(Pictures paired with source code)
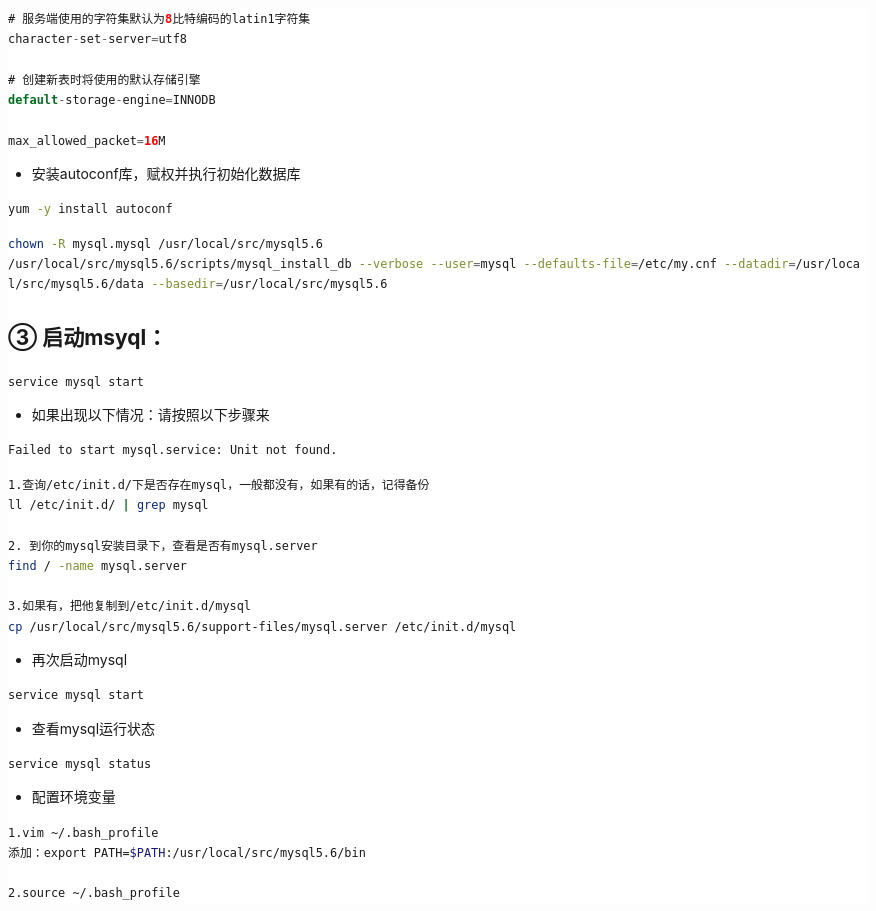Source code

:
 ```java
# 服务端使用的字符集默认为8比特编码的latin1字符集 
character-set-server=utf8 

# 创建新表时将使用的默认存储引擎 
default-storage-engine=INNODB 

max_allowed_packet=16M
```
- 安装autoconf库，赋权并执行初始化数据库

```bash
yum -y install autoconf
```

```bash
chown -R mysql.mysql /usr/local/src/mysql5.6
/usr/local/src/mysql5.6/scripts/mysql_install_db --verbose --user=mysql --defaults-file=/etc/my.cnf --datadir=/usr/local/src/mysql5.6/data --basedir=/usr/local/src/mysql5.6
```

## ③ 启动msyql：

```bash
service mysql start
```
- 如果出现以下情况：请按照以下步骤来

```bash
Failed to start mysql.service: Unit not found.
```

```bash
1.查询/etc/init.d/下是否存在mysql，一般都没有，如果有的话，记得备份
ll /etc/init.d/ | grep mysql

2. 到你的mysql安装目录下，查看是否有mysql.server
find / -name mysql.server

3.如果有，把他复制到/etc/init.d/mysql
cp /usr/local/src/mysql5.6/support-files/mysql.server /etc/init.d/mysql
```

- 再次启动mysql

```bash
service mysql start
```
- 查看mysql运行状态


```bash
service mysql status
```

- 配置环境变量

```bash
1.vim ~/.bash_profile
添加：export PATH=$PATH:/usr/local/src/mysql5.6/bin

2.source ~/.bash_profile
```
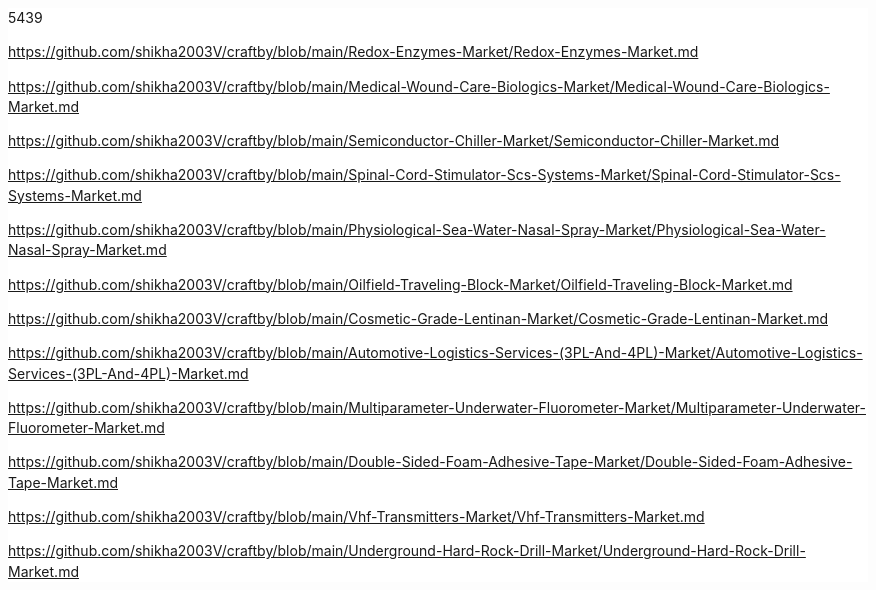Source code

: 5439</p><p><a href="https://github.com/shikha2003V/craftby/blob/main/Redox-Enzymes-Market/Redox-Enzymes-Market.md">https://github.com/shikha2003V/craftby/blob/main/Redox-Enzymes-Market/Redox-Enzymes-Market.md</a></p><p><a href="https://github.com/shikha2003V/craftby/blob/main/Medical-Wound-Care-Biologics-Market/Medical-Wound-Care-Biologics-Market.md">https://github.com/shikha2003V/craftby/blob/main/Medical-Wound-Care-Biologics-Market/Medical-Wound-Care-Biologics-Market.md</a></p><p><a href="https://github.com/shikha2003V/craftby/blob/main/Semiconductor-Chiller-Market/Semiconductor-Chiller-Market.md">https://github.com/shikha2003V/craftby/blob/main/Semiconductor-Chiller-Market/Semiconductor-Chiller-Market.md</a></p><p><a href="https://github.com/shikha2003V/craftby/blob/main/Spinal-Cord-Stimulator-Scs-Systems-Market/Spinal-Cord-Stimulator-Scs-Systems-Market.md">https://github.com/shikha2003V/craftby/blob/main/Spinal-Cord-Stimulator-Scs-Systems-Market/Spinal-Cord-Stimulator-Scs-Systems-Market.md</a></p><p><a href="https://github.com/shikha2003V/craftby/blob/main/Physiological-Sea-Water-Nasal-Spray-Market/Physiological-Sea-Water-Nasal-Spray-Market.md">https://github.com/shikha2003V/craftby/blob/main/Physiological-Sea-Water-Nasal-Spray-Market/Physiological-Sea-Water-Nasal-Spray-Market.md</a></p><p><a href="https://github.com/shikha2003V/craftby/blob/main/Oilfield-Traveling-Block-Market/Oilfield-Traveling-Block-Market.md">https://github.com/shikha2003V/craftby/blob/main/Oilfield-Traveling-Block-Market/Oilfield-Traveling-Block-Market.md</a></p><p><a href="https://github.com/shikha2003V/craftby/blob/main/Cosmetic-Grade-Lentinan-Market/Cosmetic-Grade-Lentinan-Market.md">https://github.com/shikha2003V/craftby/blob/main/Cosmetic-Grade-Lentinan-Market/Cosmetic-Grade-Lentinan-Market.md</a></p><p><a href="https://github.com/shikha2003V/craftby/blob/main/Automotive-Logistics-Services-(3PL-And-4PL)-Market/Automotive-Logistics-Services-(3PL-And-4PL)-Market.md">https://github.com/shikha2003V/craftby/blob/main/Automotive-Logistics-Services-(3PL-And-4PL)-Market/Automotive-Logistics-Services-(3PL-And-4PL)-Market.md</a></p><p><a href="https://github.com/shikha2003V/craftby/blob/main/Multiparameter-Underwater-Fluorometer-Market/Multiparameter-Underwater-Fluorometer-Market.md">https://github.com/shikha2003V/craftby/blob/main/Multiparameter-Underwater-Fluorometer-Market/Multiparameter-Underwater-Fluorometer-Market.md</a></p><p><a href="https://github.com/shikha2003V/craftby/blob/main/Double-Sided-Foam-Adhesive-Tape-Market/Double-Sided-Foam-Adhesive-Tape-Market.md">https://github.com/shikha2003V/craftby/blob/main/Double-Sided-Foam-Adhesive-Tape-Market/Double-Sided-Foam-Adhesive-Tape-Market.md</a></p><p><a href="https://github.com/shikha2003V/craftby/blob/main/Vhf-Transmitters-Market/Vhf-Transmitters-Market.md">https://github.com/shikha2003V/craftby/blob/main/Vhf-Transmitters-Market/Vhf-Transmitters-Market.md</a></p><p><a href="https://github.com/shikha2003V/craftby/blob/main/Underground-Hard-Rock-Drill-Market/Underground-Hard-Rock-Drill-Market.md">https://github.com/shikha2003V/craftby/blob/main/Underground-Hard-Rock-Drill-Market/Underground-Hard-Rock-Drill-Market.md</a></p>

## EXERCISE AIM
Copy all the entries above exactly as they stand, except for the pictures.

## EXERCISE RESPONSE
Source code

:
 ```java
# 服务端使用的字符集默认为8比特编码的latin1字符集 
character-set-server=utf8 

# 创建新表时将使用的默认存储引擎 
default-storage-engine=INNODB 

max_allowed_packet=16M
```
- 安装autoconf库，赋权并执行初始化数据库

```bash
yum -y install autoconf
```

```bash
chown -R mysql.mysql /usr/local/src/mysql5.6
/usr/local/src/mysql5.6/scripts/mysql_install_db --verbose --user=mysql --defaults-file=/etc/my.cnf --datadir=/usr/local/src/mysql5.6/data --basedir=/usr/local/src/mysql5.6
```

## ③ 启动msyql：

```bash
service mysql start
```
- 如果出现以下情况：请按照以下步骤来

```bash
Failed to start mysql.service: Unit not found.
```

```bash
1.查询/etc/init.d/下是否存在mysql，一般都没有，如果有的话，记得备份
ll /etc/init.d/ | grep mysql

2. 到你的mysql安装目录下，查看是否有mysql.server
find / -name mysql.server

3.如果有，把他复制到/etc/init.d/mysql
cp /usr/local/src/mysql5.6/support-files/mysql.server /etc/init.d/mysql
```

- 再次启动mysql

```bash
service mysql start
```
- 查看mysql运行状态


```bash
service mysql status
```

- 配置环境变量

```bash
1.vim ~/.bash_profile
添加：export PATH=$PATH:/usr/local/src/mysql5.6/bin

2.source ~/.bash_profile
```
Source code

: 5439</p><p><a href="https://github.com/shikha2003V/craftby/blob/main/Redox-Enzymes-Market/Redox-Enzymes-Market.md">https://github.com/shikha2003V/craftby/blob/main/Redox-Enzymes-Market/Redox-Enzymes-Market.md</a></p><p><a href="https://github.com/shikha2003V/craftby/blob/main/Medical-Wound-Care-Biologics-Market/Medical-Wound-Care-Biologics-Market.md">https://github.com/shikha2003V/craftby/blob/main/Medical-Wound-Care-Biologics-Market/Medical-Wound-Care-Biologics-Market.md</a></p><p><a href="https://github.com/shikha2003V/craftby/blob/main/Semiconductor-Chiller-Market/Semiconductor-Chiller-Market.md">https://github.com/shikha2003V/craftby/blob/main/Semiconductor-Chiller-Market/Semiconductor-Chiller-Market.md</a></p><p><a href="https://github.com/shikha2003V/craftby/blob/main/Spinal-Cord-Stimulator-Scs-Systems-Market/Spinal-Cord-Stimulator-Scs-Systems-Market.md">https://github.com/shikha2003V/craftby/blob/main/Spinal-Cord-Stimulator-Scs-Systems-Market/Spinal-Cord-Stimulator-Scs-Systems-Market.md</a></p><p><a href="https://github.com/shikha2003V/craftby/blob/main/Physiological-Sea-Water-Nasal-Spray-Market/Physiological-Sea-Water-Nasal-Spray-Market.md">https://github.com/shikha2003V/craftby/blob/main/Physiological-Sea-Water-Nasal-Spray-Market/Physiological-Sea-Water-Nasal-Spray-Market.md</a></p><p><a href="https://github.com/shikha2003V/craftby/blob/main/Oilfield-Traveling-Block-Market/Oilfield-Traveling-Block-Market.md">https://github.com/shikha2003V/craftby/blob/main/Oilfield-Traveling-Block-Market/Oilfield-Traveling-Block-Market.md</a></p><p><a href="https://github.com/shikha2003V/craftby/blob/main/Cosmetic-Grade-Lentinan-Market/Cosmetic-Grade-Lentinan-Market.md">https://github.com/shikha2003V/craftby/blob/main/Cosmetic-Grade-Lentinan-Market/Cosmetic-Grade-Lentinan-Market.md</a></p><p><a href="https://github.com/shikha2003V/craftby/blob/main/Automotive-Logistics-Services-(3PL-And-4PL)-Market/Automotive-Logistics-Services-(3PL-And-4PL)-Market.md">https://github.com/shikha2003V/craftby/blob/main/Automotive-Logistics-Services-(3PL-And-4PL)-Market/Automotive-Logistics-Services-(3PL-And-4PL)-Market.md</a></p><p><a href="https://github.com/shikha2003V/craftby/blob/main/Multiparameter-Underwater-Fluorometer-Market/Multiparameter-Underwater-Fluorometer-Market.md">https://github.com/shikha2003V/craftby/blob/main/Multiparameter-Underwater-Fluorometer-Market/Multiparameter-Underwater-Fluorometer-Market.md</a></p><p><a href="https://github.com/shikha2003V/craftby/blob/main/Double-Sided-Foam-Adhesive-Tape-Market/Double-Sided-Foam-Adhesive-Tape-Market.md">https://github.com/shikha2003V/craftby/blob/main/Double-Sided-Foam-Adhesive-Tape-Market/Double-Sided-Foam-Adhesive-Tape-Market.md</a></p><p><a href="https://github.com/shikha2003V/craftby/blob/main/Vhf-Transmitters-Market/Vhf-Transmitters-Market.md">https://github.com/shikha2003V/craftby/blob/main/Vhf-Transmitters-Market/Vhf-Transmitters-Market.md</a></p><p><a href="https://github.com/shikha2003V/craftby/blob/main/Underground-Hard-Rock-Drill-Market/Underground-Hard-Rock-Drill-Market.md">https://github.com/shikha2003V/craftby/blob/main/Underground-Hard-Rock-Drill-Market/Underground-Hard-Rock-Drill-Market.md</a></p>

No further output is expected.